*Directive*
Word for word, copy the data that follows and skip its pictures.

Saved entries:

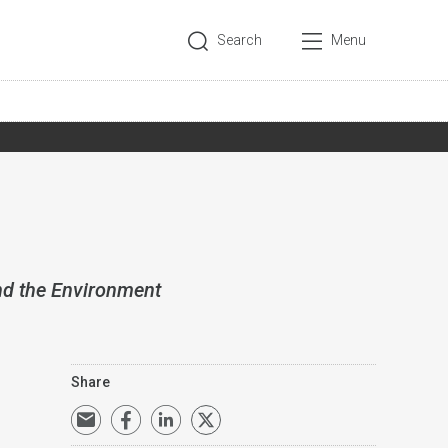
Search
Menu
nd the Environment
Share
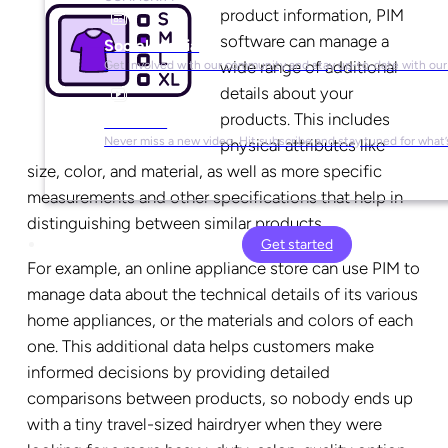
product information, PIM
software can manage a
Social Media
wide range of additional
Get involved with our community and stay up-to-date with our
details about your
products. This includes
YouTube
Never miss a new video. Hit subscribe and stay tuned for what’
physical attributes like
size, color, and material, as well as more specific
measurements and other specifications that help in
distinguishing between similar products.
Get started
For example, an online appliance store can use PIM to
manage data about the technical details of its various
home appliances, or the materials and colors of each
one. This additional data helps customers make
informed decisions by providing detailed
comparisons between products, so nobody ends up
with a tiny travel-sized hairdryer when they were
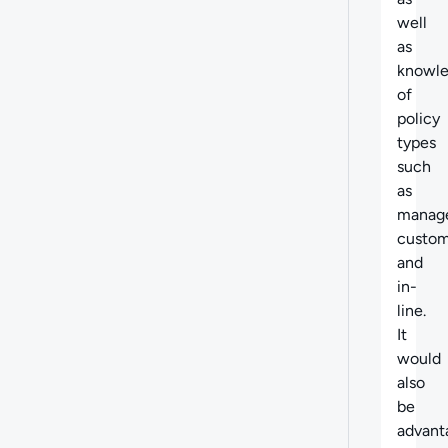
well
as
knowl
of
policy
types
such
as
manag
custom
and
in-
line.
It
would
also
be
advant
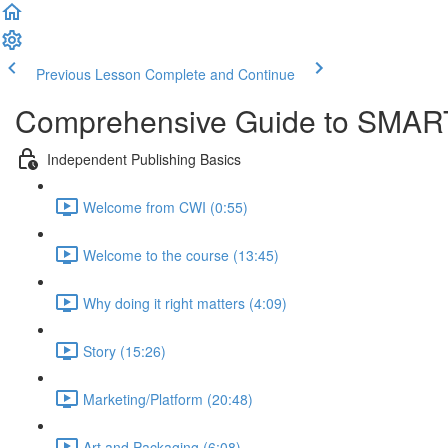
Previous Lesson
Complete and Continue
Comprehensive Guide to SMART
Independent Publishing Basics
Welcome from CWI (0:55)
Welcome to the course (13:45)
Why doing it right matters (4:09)
Story (15:26)
Marketing/Platform (20:48)
Art and Packaging (6:08)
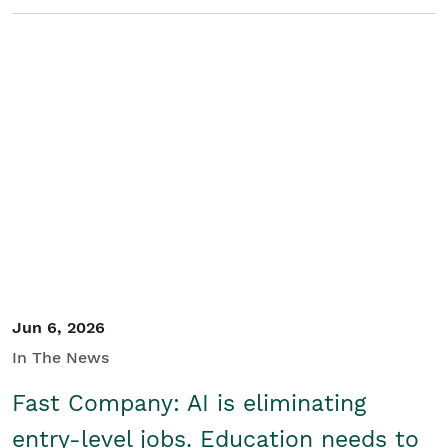
Jun 6, 2026
In The News
Fast Company: AI is eliminating
entry-level jobs. Education needs to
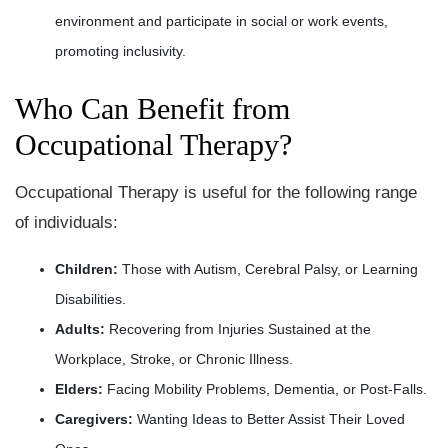
environment and participate in social or work events,
promoting inclusivity.
Who Can Benefit from
Occupational Therapy?
Occupational Therapy is useful for the following range
of individuals:
Children:
Those with Autism, Cerebral Palsy, or Learning
Disabilities.
Adults:
Recovering from Injuries Sustained at the
Workplace, Stroke, or Chronic Illness.
Elders:
Facing Mobility Problems, Dementia, or Post-Falls.
Caregivers:
Wanting Ideas to Better Assist Their Loved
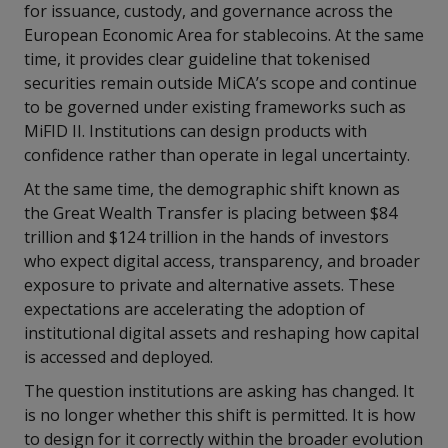
for issuance, custody, and governance across the
European Economic Area for stablecoins. At the same
time, it provides clear guideline that tokenised
securities remain outside MiCA’s scope and continue
to be governed under existing frameworks such as
MiFID II. Institutions can design products with
confidence rather than operate in legal uncertainty.
At the same time, the demographic shift known as
the Great Wealth Transfer is placing between $84
trillion and $124 trillion in the hands of investors
who expect digital access, transparency, and broader
exposure to private and alternative assets. These
expectations are accelerating the adoption of
institutional digital assets and reshaping how capital
is accessed and deployed.
The question institutions are asking has changed. It
is no longer whether this shift is permitted. It is how
to design for it correctly within the broader evolution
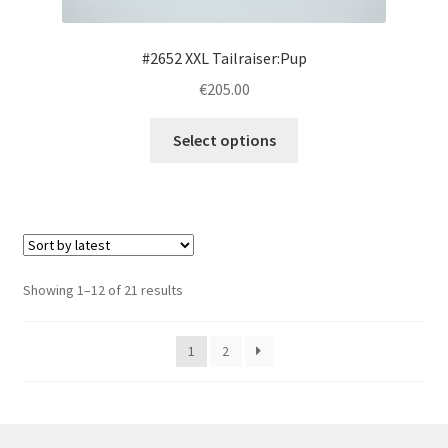
product
page
#2652 XXL Tailraiser:Pup
€205.00
This
Select options
product
has
multiple
variants.
The
options
Sorted
Showing 1–12 of 21 results
may
by
be
latest
1
2
chosen
on
the
product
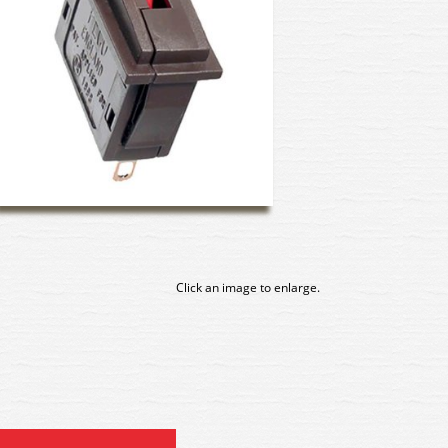
Click an image to enlarge.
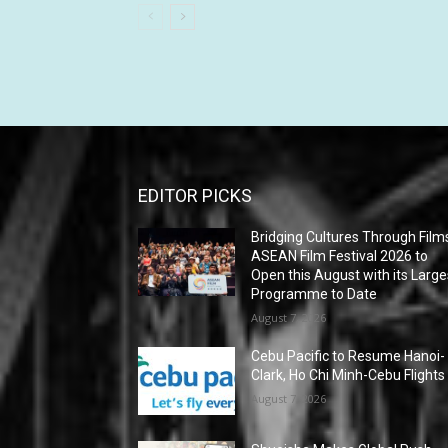
EDITOR PICKS
Bridging Cultures Through Film
ASEAN Film Festival 2026 to
Open this August with its Large
Programme to Date
August 7, 2026
Cebu Pacific to Resume Hanoi-
Clark, Ho Chi Minh-Cebu Flights
August 7, 2026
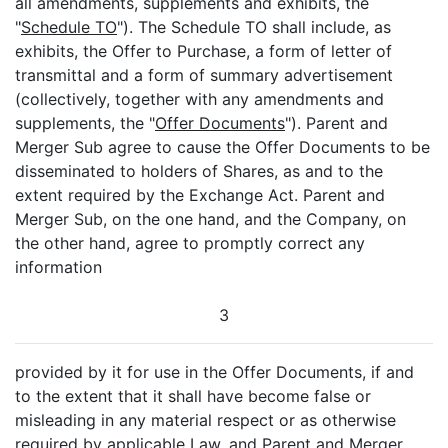
all amendments, supplements and exhibits, the
"
Schedule TO
"). The Schedule TO shall include, as
exhibits, the Offer to Purchase, a form of letter of
transmittal and a form of summary advertisement
(collectively, together with any amendments and
supplements, the "
Offer Documents
"). Parent and
Merger Sub agree to cause the Offer Documents to be
disseminated to holders of Shares, as and to the
extent required by the Exchange Act. Parent and
Merger Sub, on the one hand, and the Company, on
the other hand, agree to promptly correct any
information
3
provided by it for use in the Offer Documents, if and
to the extent that it shall have become false or
misleading in any material respect or as otherwise
required by applicable Law, and Parent and Merger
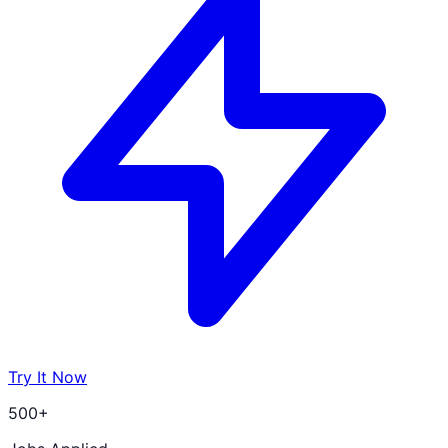
Try It Now
500+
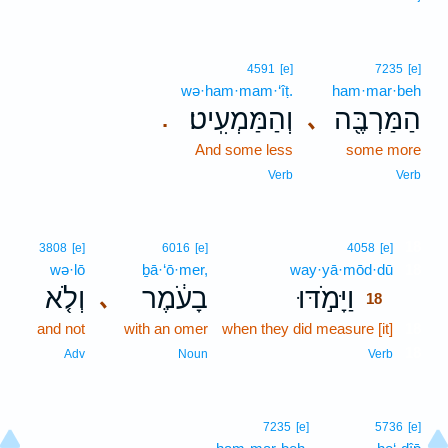
4591
[e]
7235
[e]
wə·ham·mam·‘îṭ.
ham·mar·beh
וְהַמַּמְעִֽיט׃
הַמַּרְבֶּ֖ה
､
.
And some less
some more
Verb
Verb
18
3808
[e]
6016
[e]
4058
[e]
wə·lō
ḇā·‘ō·mer,
way·yā·mōd·dū
18
וְלֹ֤א
בָעֹ֔מֶר
וַיָּמֹ֣דּוּ
､
18
and not
with an omer
when they did measure [it]
18
18
Adv
Noun
Verb
7235
[e]
5736
[e]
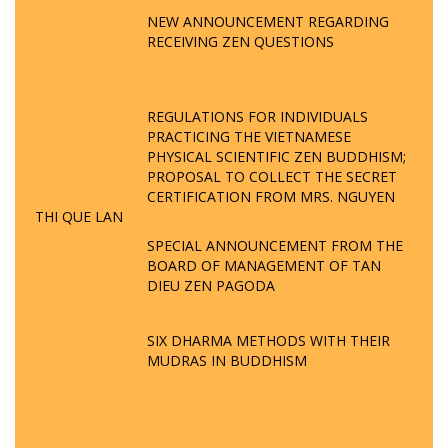
NEW ANNOUNCEMENT REGARDING
RECEIVING ZEN QUESTIONS
REGULATIONS FOR INDIVIDUALS
PRACTICING THE VIETNAMESE
PHYSICAL SCIENTIFIC ZEN BUDDHISM;
PROPOSAL TO COLLECT THE SECRET
CERTIFICATION FROM MRS. NGUYEN
THI QUE LAN
SPECIAL ANNOUNCEMENT FROM THE
BOARD OF MANAGEMENT OF TAN
DIEU ZEN PAGODA
SIX DHARMA METHODS WITH THEIR
MUDRAS IN BUDDHISM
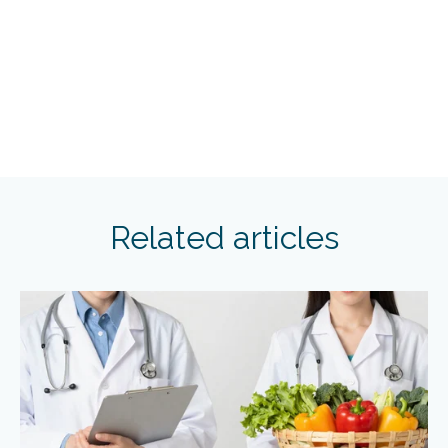
Related articles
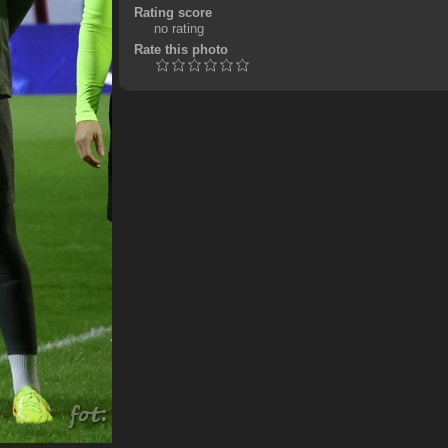
Rating score
no rating
Rate this photo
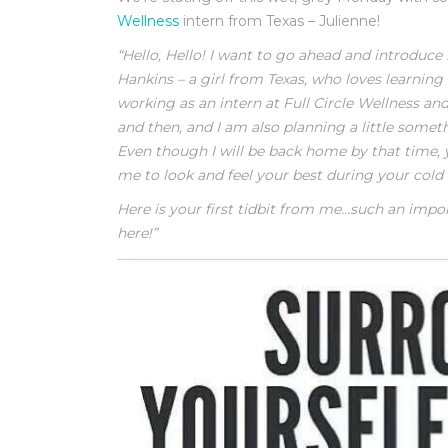
Wellness
intern from Texas – Julienne!
“Hello, Hello! I want to go ahead and introduce 
Hankins – a girl from Texas, who loves learning 
working as an intern at Full Circle Wellness a
and then, and I am also planning a little somet
Even though I will be back home by that time, y
me to look and feel your best during your cold
Here is your first tidbit from me…such an impo
here!”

*Output of the task*
Search
Menu
nd the Environment
Share
product information, PIM
software can manage a
Social Media
wide range of additional
Get involved with our community and stay up-to-date with our
details about your
products. This includes
YouTube
Never miss a new video. Hit subscribe and stay tuned for what’
physical attributes like
size, color, and material, as well as more specific
measurements and other specifications that help in
distinguishing between similar products.
Get started
For example, an online appliance store can use PIM to
manage data about the technical details of its various
home appliances, or the materials and colors of each
one. This additional data helps customers make
informed decisions by providing detailed
comparisons between products, so nobody ends up
with a tiny travel-sized hairdryer when they were
well
as
knowl
of
policy
types
such
as
manag
custom
and
in-
line.
It
would
also
be
advant
Previous Lesson
Complete and Continue
Comprehensive Guide to SMART
Independent Publishing Basics
Welcome from CWI (0:55)
Welcome to the course (13:45)
Why doing it right matters (4:09)
Story (15:26)
Marketing/Platform (20:48)
Art and Packaging (6:08)
Jun 6, 2026
In The News
Fast Company: AI is eliminating
entry-level jobs. Education needs to
environment and participate in social or work events,
promoting inclusivity.
Who Can Benefit from
Occupational Therapy?
Occupational Therapy is useful for the following range
of individuals:
Children:
Those with Autism, Cerebral Palsy, or Learning
Disabilities.
Adults:
Recovering from Injuries Sustained at the
Workplace, Stroke, or Chronic Illness.
Elders:
Facing Mobility Problems, Dementia, or Post-Falls.
Caregivers:
Wanting Ideas to Better Assist Their Loved
for issuance, custody, and governance across the
European Economic Area for stablecoins. At the same
time, it provides clear guideline that tokenised
securities remain outside MiCA’s scope and continue
to be governed under existing frameworks such as
MiFID II. Institutions can design products with
confidence rather than operate in legal uncertainty.
At the same time, the demographic shift known as
the Great Wealth Transfer is placing between $84
trillion and $124 trillion in the hands of investors
who expect digital access, transparency, and broader
exposure to private and alternative assets. These
expectations are accelerating the adoption of
institutional digital assets and reshaping how capital
is accessed and deployed.
The question institutions are asking has changed. It
is no longer whether this shift is permitted. It is how
to design for it correctly within the broader evolution
product
page
#2652 XXL Tailraiser:Pup
€205.00
This
Select options
product
has
multiple
variants.
The
options
Sorted
Showing 1–12 of 21 results
may
by
be
latest
1
2
chosen
on
the
product
Click an image to enlarge.
EDITOR PICKS
Bridging Cultures Through Film
ASEAN Film Festival 2026 to
Open this August with its Large
Programme to Date
August 7, 2026
Cebu Pacific to Resume Hanoi-
Clark, Ho Chi Minh-Cebu Flights
August 7, 2026
all amendments, supplements and exhibits, the
"
Schedule TO
"). The Schedule TO shall include, as
exhibits, the Offer to Purchase, a form of letter of
transmittal and a form of summary advertisement
(collectively, together with any amendments and
supplements, the "
Offer Documents
"). Parent and
Merger Sub agree to cause the Offer Documents to be
disseminated to holders of Shares, as and to the
extent required by the Exchange Act. Parent and
Merger Sub, on the one hand, and the Company, on
the other hand, agree to promptly correct any
information
3
provided by it for use in the Offer Documents, if and
to the extent that it shall have become false or
misleading in any material respect or as otherwise
required by applicable Law, and Parent and Merger
Try It Now
500+
4591
[e]
7235
[e]
wə·ham·mam·‘îṭ.
ham·mar·beh
וְהַמַּמְעִֽיט׃
הַמַּרְבֶּ֖ה
､
.
And some less
some more
Verb
Verb
18
3808
[e]
6016
[e]
4058
[e]
wə·lō
ḇā·‘ō·mer,
way·yā·mōd·dū
18
וְלֹ֤א
בָעֹ֔מֶר
וַיָּמֹ֣דּוּ
､
18
and not
with an omer
when they did measure [it]
18
18
Adv
Noun
Verb
7235
[e]
5736
[e]
NEW ANNOUNCEMENT REGARDING
RECEIVING ZEN QUESTIONS
REGULATIONS FOR INDIVIDUALS
PRACTICING THE VIETNAMESE
PHYSICAL SCIENTIFIC ZEN BUDDHISM;
PROPOSAL TO COLLECT THE SECRET
CERTIFICATION FROM MRS. NGUYEN
THI QUE LAN
SPECIAL ANNOUNCEMENT FROM THE
BOARD OF MANAGEMENT OF TAN
DIEU ZEN PAGODA
SIX DHARMA METHODS WITH THEIR
MUDRAS IN BUDDHISM
Related articles
Rating score
no rating
Rate this photo
Wellness
intern from Texas – Julienne!
“Hello, Hello! I want to go ahead and introduce 
Hankins – a girl from Texas, who loves learning 
working as an intern at Full Circle Wellness a
and then, and I am also planning a little somet
Even though I will be back home by that time, y
me to look and feel your best during your cold
Here is your first tidbit from me…such an impo
here!”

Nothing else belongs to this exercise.